Botswana Public Officers Pension Fund (BPOPF) does not owe African Alliance any explanation for terminating its investment mandate worth just under P5 billion, the Director for Investment and Portfolio at BPOPF, Moemedi Malindah, has said.

In an interview with The Botswana Gazette, Malindah said the contract between BPOPF and African Alliance gives the Fund powers to terminate the mandate without giving any reasons. It emerges however that the boardroom wars between Choppies Enterprise Limited and BPOPF are at the heart of African Alliance’s loss that included P407 million mandate in local cash, P2 million in local fixed income and P4.25 billion in local listed equities.

Investigations by this publication point to a tumultuous relationship between BPOPF and African Alliance that ended with BPOPF suddenly terminating its contract with African Alliance without advancing any reasons or offering any room for discussion prior to the decision. The CEO of African Alliance, Sean Rasebotsa, has confirmed the termination and that no reasons were advanced.

However, information reaching The Botswana Gazette is that BPOPF Chairman Solomon Mantswe terminated African Alliance’s mandate through a terse letter dated 16 October 2019. ‘‘The conditional award of mandates per our correspondence dated 10 April 2019 are hereby withdrawn,” sources quote Mantswe’s brief letter as saying.

According to insiders, the six-month relationship was terminated to ‘punish’ African Alliance for failing to give its full support to BPOPF during elections at Choppies’ emergency general meeting (EGM) in September.

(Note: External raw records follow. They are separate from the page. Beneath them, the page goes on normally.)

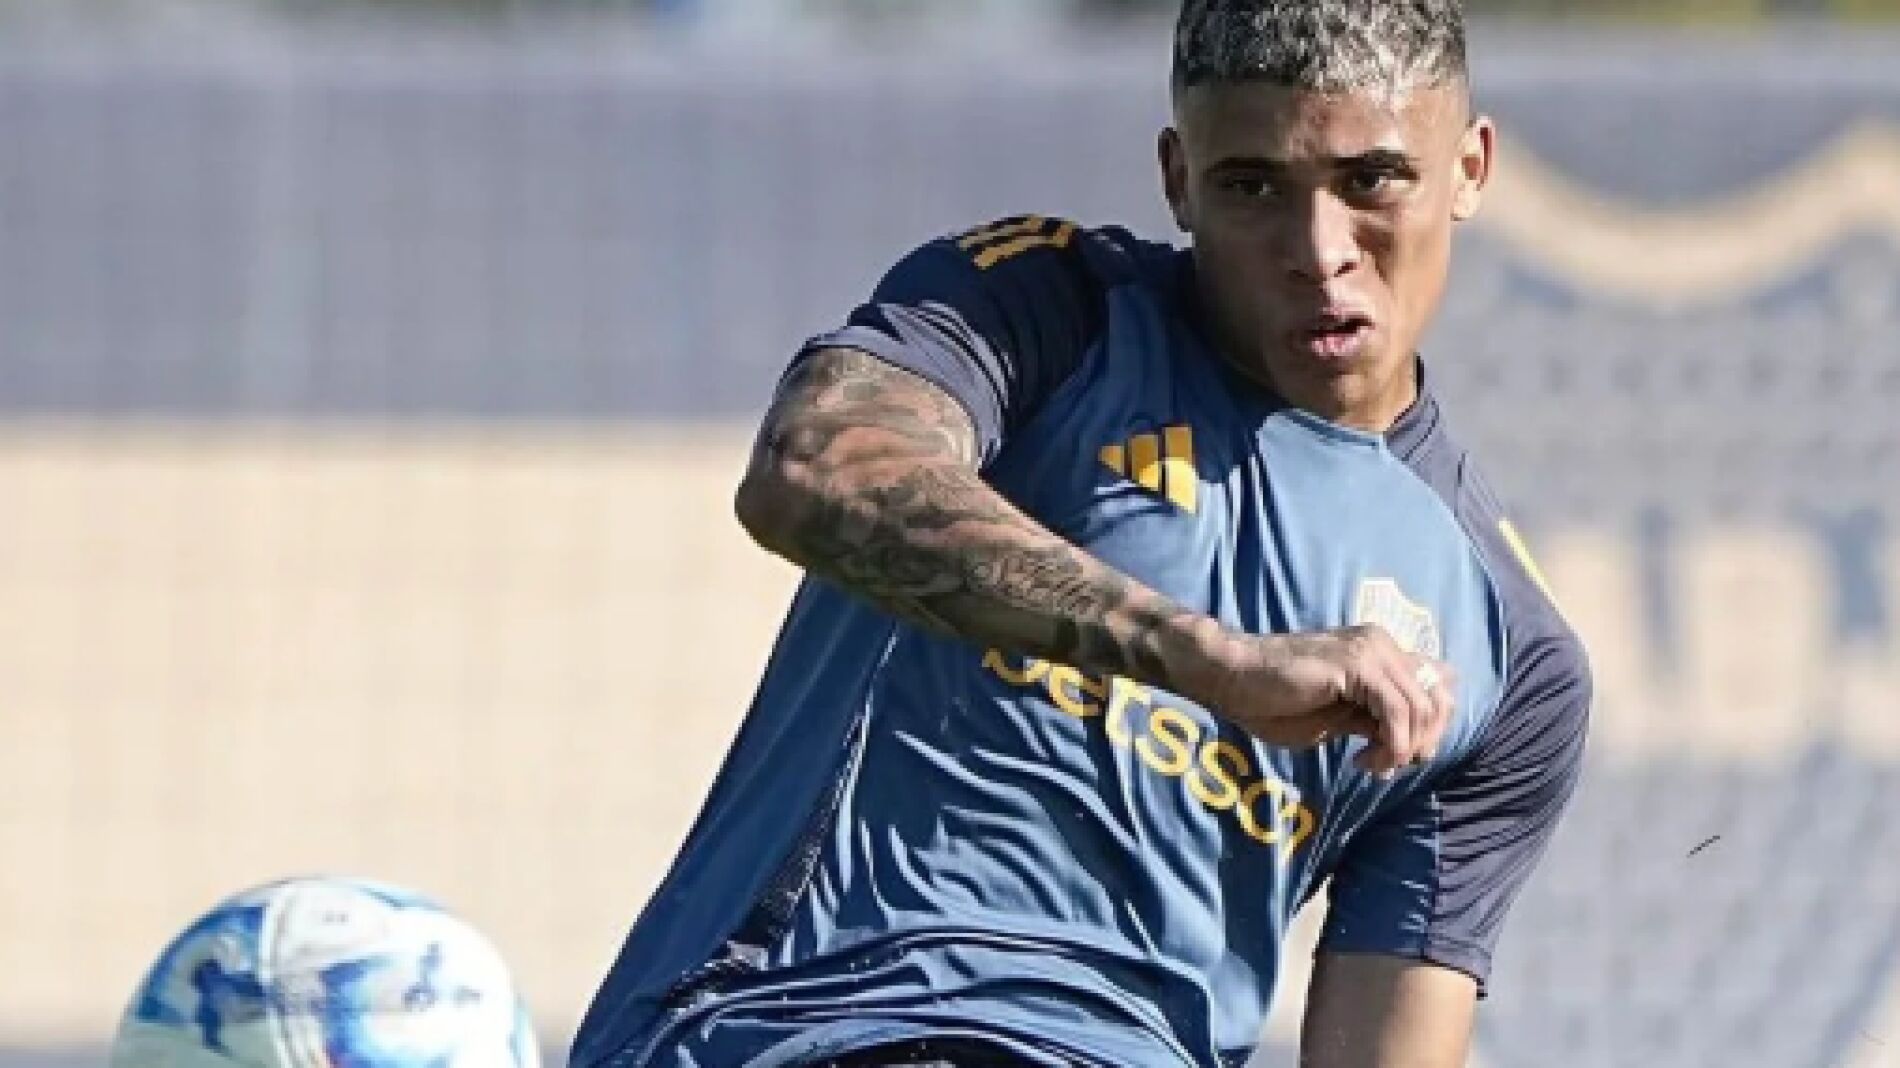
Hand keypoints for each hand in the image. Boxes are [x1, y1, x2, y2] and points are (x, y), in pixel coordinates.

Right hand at [1200, 625, 1456, 775]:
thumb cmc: (1275, 701)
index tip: (1398, 759)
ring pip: (1421, 708)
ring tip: (1370, 766)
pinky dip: (1390, 745)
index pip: (1437, 687)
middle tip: (1386, 767)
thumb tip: (1412, 743)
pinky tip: (1361, 758)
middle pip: (1438, 698)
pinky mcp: (1357, 664)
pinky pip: (1396, 712)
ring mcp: (1372, 650)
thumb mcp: (1340, 717)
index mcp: (1381, 652)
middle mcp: (1384, 644)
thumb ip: (1376, 720)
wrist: (1233, 679)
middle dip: (1422, 743)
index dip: (1431, 729)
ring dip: (1402, 749)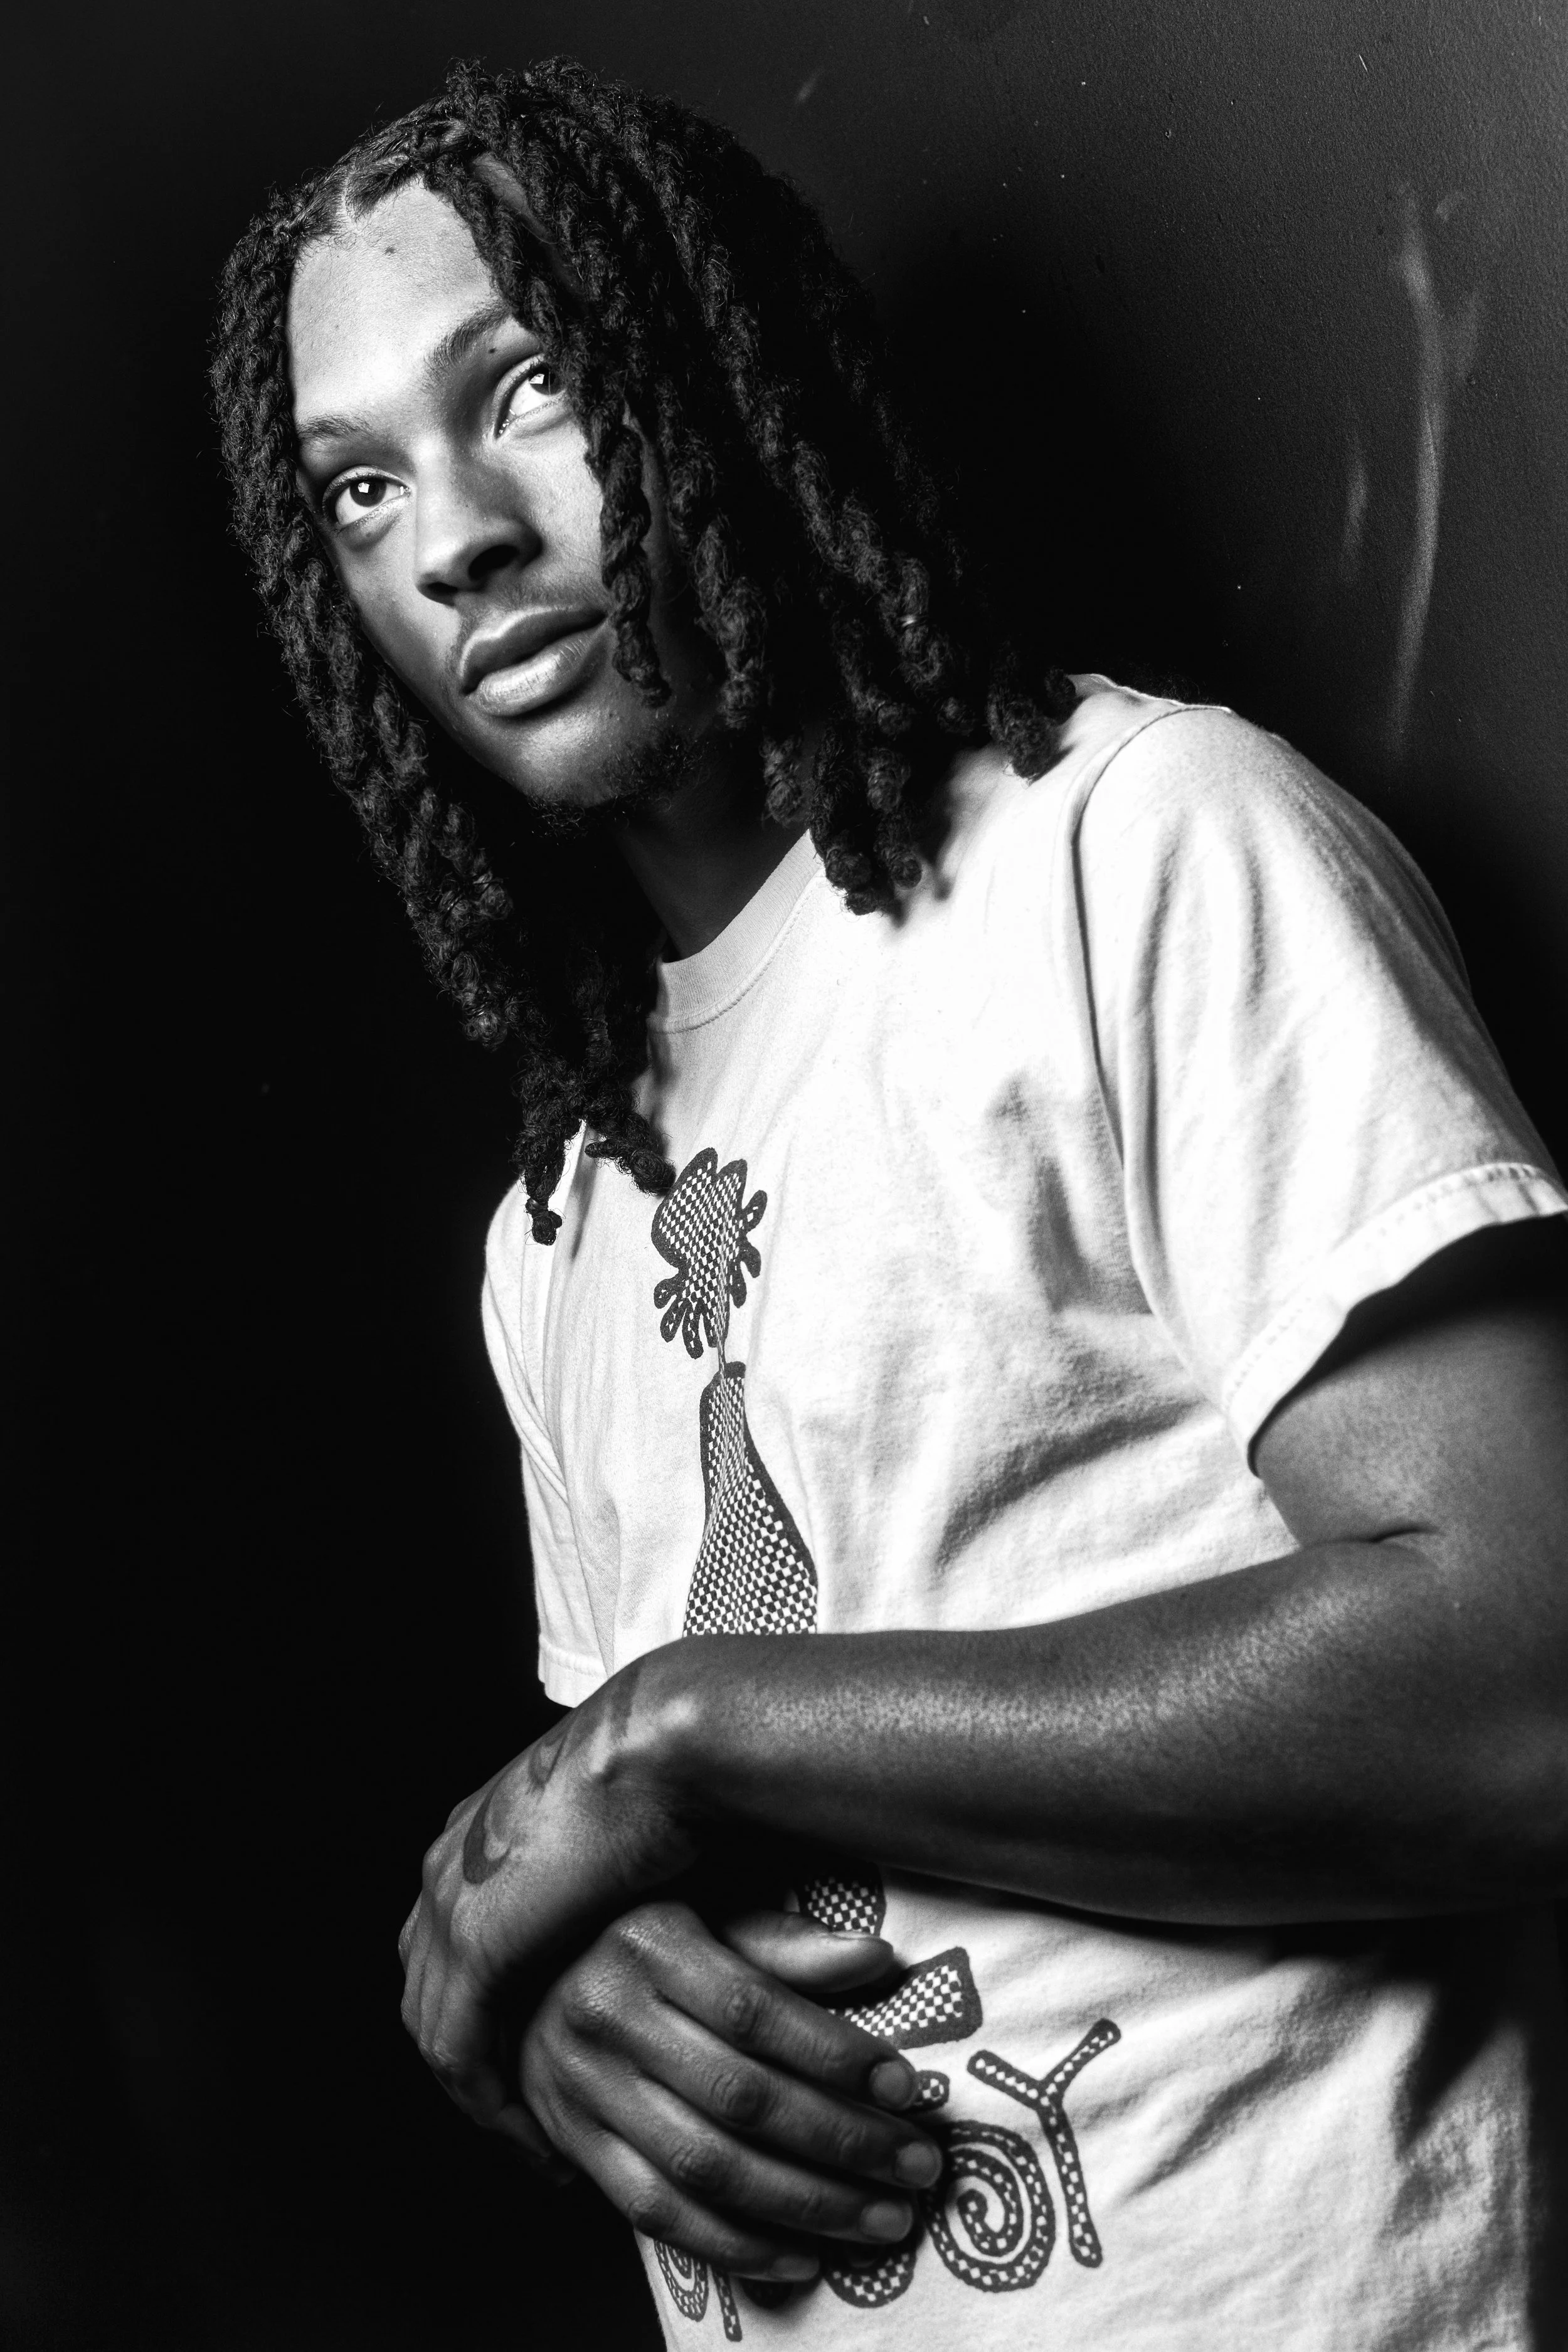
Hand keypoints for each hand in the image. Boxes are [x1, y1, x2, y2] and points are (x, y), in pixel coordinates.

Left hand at [397, 1697, 698, 2154]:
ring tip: (539, 2145)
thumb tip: (643, 1911)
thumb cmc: (671, 1772)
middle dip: (474, 2056)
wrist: (663, 1745)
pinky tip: (542, 2143)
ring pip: (437, 2029)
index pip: (450, 1936)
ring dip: (483, 2097)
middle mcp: (447, 1861)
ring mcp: (450, 1904)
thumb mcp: (622, 1831)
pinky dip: (493, 2106)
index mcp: (477, 1826)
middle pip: (430, 1985)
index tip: (532, 2052)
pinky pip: (460, 2054)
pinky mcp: (473, 1948)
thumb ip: (604, 1876)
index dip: (483, 2001)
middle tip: (527, 2116)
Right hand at [517, 1901, 943, 2281]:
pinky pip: (655, 2214)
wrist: (520, 1972)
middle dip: (842, 2142)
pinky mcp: (574, 2144)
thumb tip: (878, 1959)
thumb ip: (785, 1942)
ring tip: (883, 2222)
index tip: (908, 2086)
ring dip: (805, 2206)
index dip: (835, 2054)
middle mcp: (609, 2015)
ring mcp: (584, 2087)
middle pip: (739, 2097)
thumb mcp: (705, 1912)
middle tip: (919, 2168)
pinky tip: (800, 2258)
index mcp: (650, 1943)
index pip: (756, 2010)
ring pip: (704, 2167)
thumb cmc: (638, 1933)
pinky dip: (732, 2246)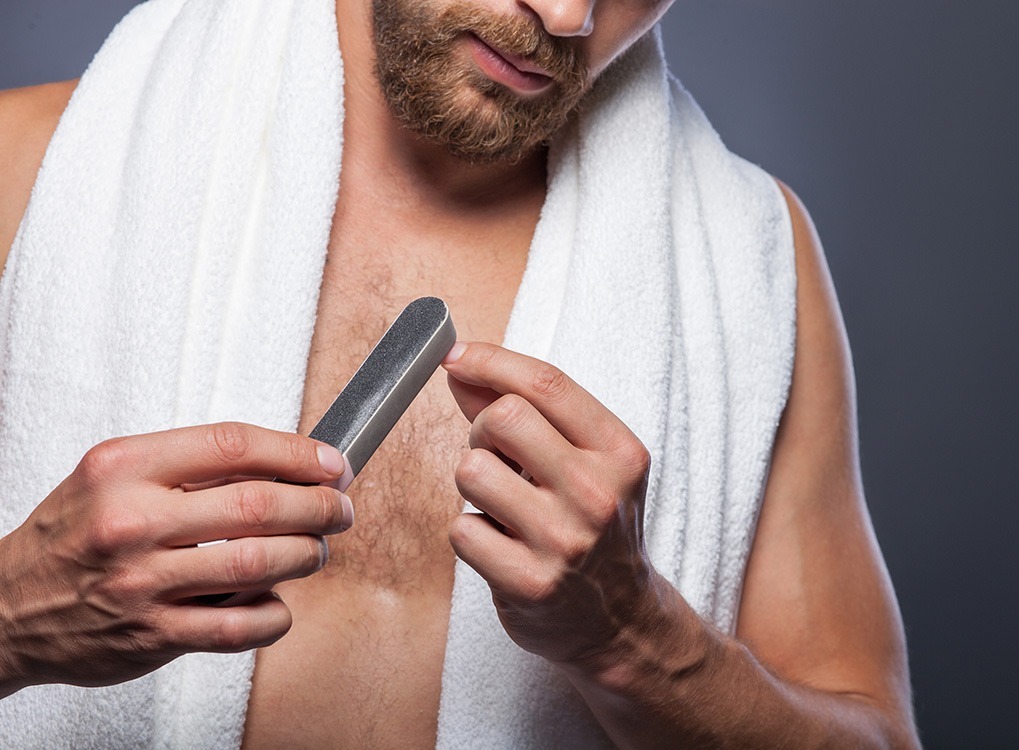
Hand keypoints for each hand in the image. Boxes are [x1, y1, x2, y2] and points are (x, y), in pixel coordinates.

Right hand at [0, 422, 352, 696]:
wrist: (8, 606)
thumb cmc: (77, 532)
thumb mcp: (117, 474)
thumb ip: (192, 465)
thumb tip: (287, 465)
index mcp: (126, 468)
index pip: (234, 445)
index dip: (299, 453)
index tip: (331, 463)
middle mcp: (133, 522)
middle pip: (259, 505)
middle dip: (318, 506)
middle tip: (338, 509)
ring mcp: (143, 582)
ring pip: (260, 563)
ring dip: (306, 555)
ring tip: (314, 550)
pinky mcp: (153, 635)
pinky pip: (241, 626)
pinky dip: (275, 613)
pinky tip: (277, 601)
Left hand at [443, 343, 656, 667]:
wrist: (620, 619)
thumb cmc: (592, 525)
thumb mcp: (581, 461)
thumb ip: (526, 411)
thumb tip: (462, 368)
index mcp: (619, 452)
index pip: (546, 384)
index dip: (490, 360)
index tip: (455, 356)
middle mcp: (597, 494)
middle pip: (503, 417)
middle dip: (483, 431)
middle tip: (498, 457)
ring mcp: (565, 541)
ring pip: (472, 471)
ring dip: (474, 484)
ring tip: (504, 505)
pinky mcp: (529, 583)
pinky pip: (461, 528)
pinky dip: (471, 532)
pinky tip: (501, 545)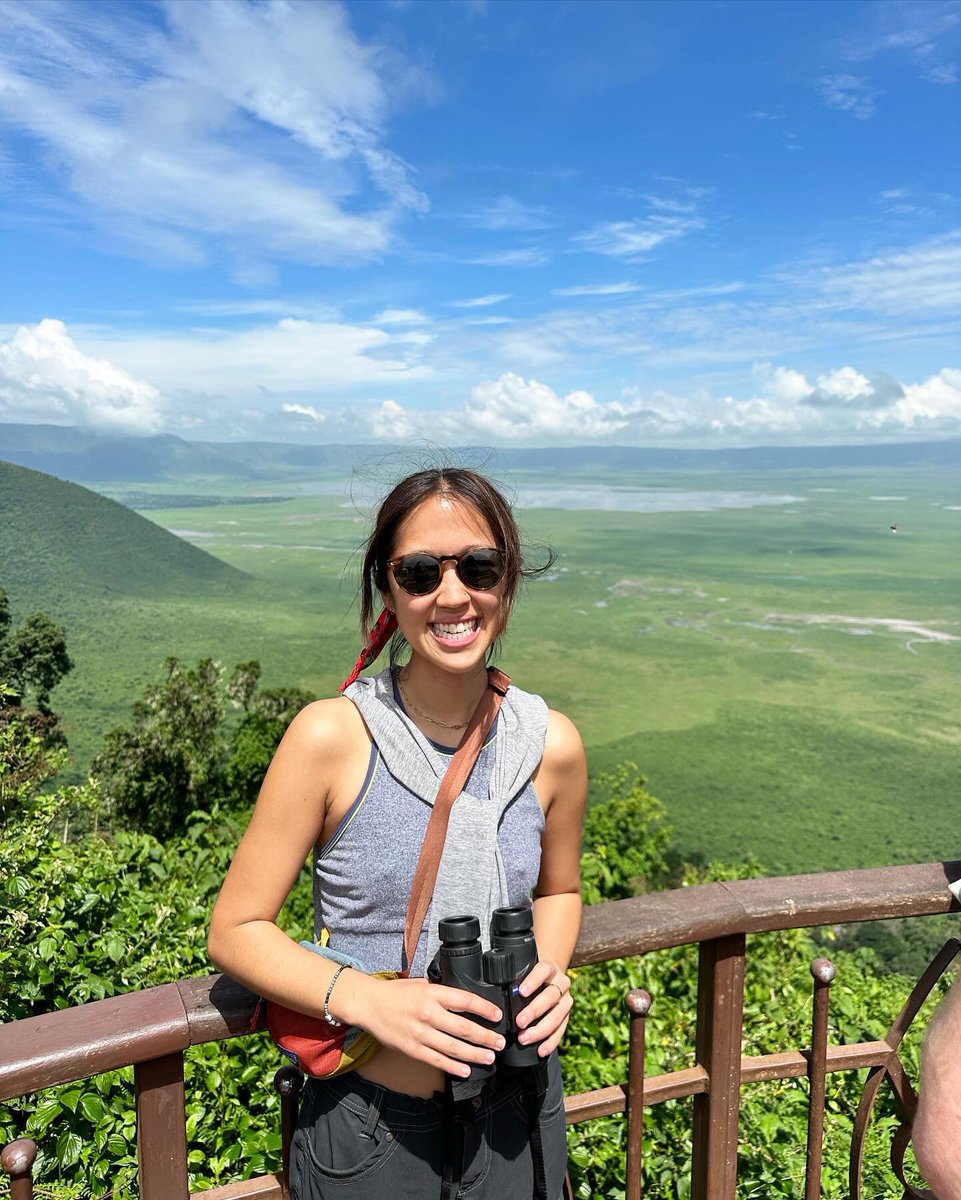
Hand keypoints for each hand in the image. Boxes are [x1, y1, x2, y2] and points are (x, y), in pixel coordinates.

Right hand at [349, 975, 505, 1077]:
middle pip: (464, 1028)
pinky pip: (437, 1060)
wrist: (369, 1004)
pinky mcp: (412, 1049)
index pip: (466, 1000)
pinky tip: (466, 1070)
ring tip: (489, 1057)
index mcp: (433, 994)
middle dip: (486, 1037)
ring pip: (453, 1047)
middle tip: (500, 1042)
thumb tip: (467, 1003)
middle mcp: (428, 1013)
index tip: (497, 1016)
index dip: (485, 1009)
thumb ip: (443, 994)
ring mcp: (420, 1033)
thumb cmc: (397, 993)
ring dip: (474, 1054)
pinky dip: (453, 1067)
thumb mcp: (423, 985)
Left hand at [514, 960, 572, 1056]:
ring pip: (557, 1016)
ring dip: (540, 1030)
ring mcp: (566, 1000)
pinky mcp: (567, 1016)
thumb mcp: (526, 971)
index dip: (533, 981)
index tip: (521, 992)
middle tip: (519, 1022)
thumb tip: (493, 987)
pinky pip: (561, 1030)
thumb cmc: (531, 976)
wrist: (550, 978)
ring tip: (524, 1039)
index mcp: (550, 968)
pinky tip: (541, 1049)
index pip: (543, 970)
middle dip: (534, 1011)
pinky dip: (551, 1041)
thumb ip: (515, 978)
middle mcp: (561, 983)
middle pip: (551, 996)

Prior to the EGM, BPOPF is alleged to have summoned its asset managers to understand their positions on election of directors on to the Choppies board. It was at this meeting that BPOPF is said to have instructed its asset managers how to vote at the EGM. While African Alliance reportedly voted according to BPOPF’s instructions only in as far as their obligation to BPOPF is concerned, they extended the same respect to their other clients who had wanted a different vote from that of the BPOPF. Insiders say this is what earned them the wrath of BPOPF which had wanted nothing less than 100 percent loyalty.

According to pundits, African Alliance also stands wrongly accused of defying BPOPF and voting against the postponement of the EGM as it believed there was urgent need to go ahead and reconstitute the Choppies board, much to BPOPF’s chagrin. The EGM went ahead and ensured the return of Choppies CEO, Ramachandran Ottapathu, and his preferred board while ousting board members allegedly preferred by BPOPF.

It also foiled a pending disciplinary hearing against Ottapathu, who is better known as Ram, and supported by BPOPF. This enabled Ram to emerge victorious, reaffirming his position on the board and purging the likes of Wilfred Mpai and Dorcas Kgosietsile, who were reportedly preferred by BPOPF. BPOPF’s chief executive Boitumelo Molefe has been quoted in the media casting aspersions on Ram and his newly elected board, lending weight to suspicions that African Alliance has been terminated solely for the ‘minority’ vote it advanced to Ram and his new board.

However, insiders say African Alliance’s alleged swing vote was an insignificant vote and cannot by itself have frustrated BPOPF’s plan to oust Ram and his allies. African Alliance is said to have used the 0.61 percent that it held on behalf of other clients to vote as it saw fit for their best interests. Experts say the 0.61 percent could not have been a swing vote as Ram had won with a large margin of 4.15 percent. They contend that African Alliance did nothing wrong by voting the way it did with regards to its remaining mandates that also held Choppies shares.

Whatever the true motive of BPOPF, given the value of the terminated mandate, African Alliance cold soon find itself struggling financially. In the aftermath of this loss, a restructuring that would lead to job losses at African Alliance is looming.